WHAT TO DO → Could you format the lines below as a numbered list, skipping any blank lines and leaving out the pictures?

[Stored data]
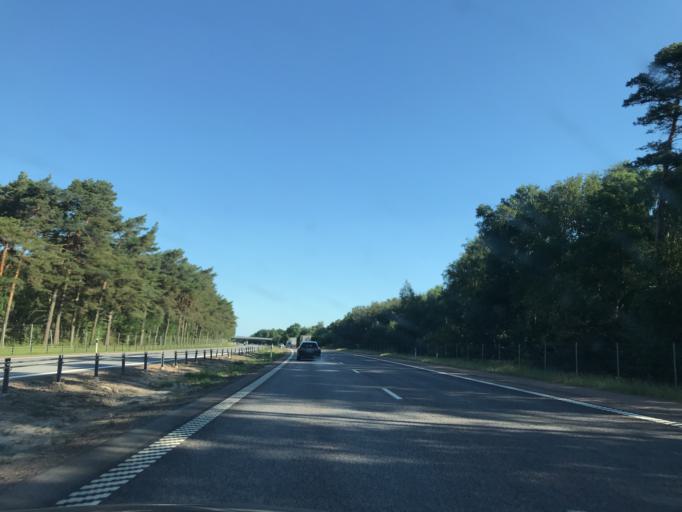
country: SE
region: Halland
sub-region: Halmstads Kommun
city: Paarp
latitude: 56.5829
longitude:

EXPECTED ANSWER →
1. country: SE
2. region: Halland
3. sub-region: Halmstads Kommun
4. city: Paarp
5. latitude: 56.5829
6. longitude:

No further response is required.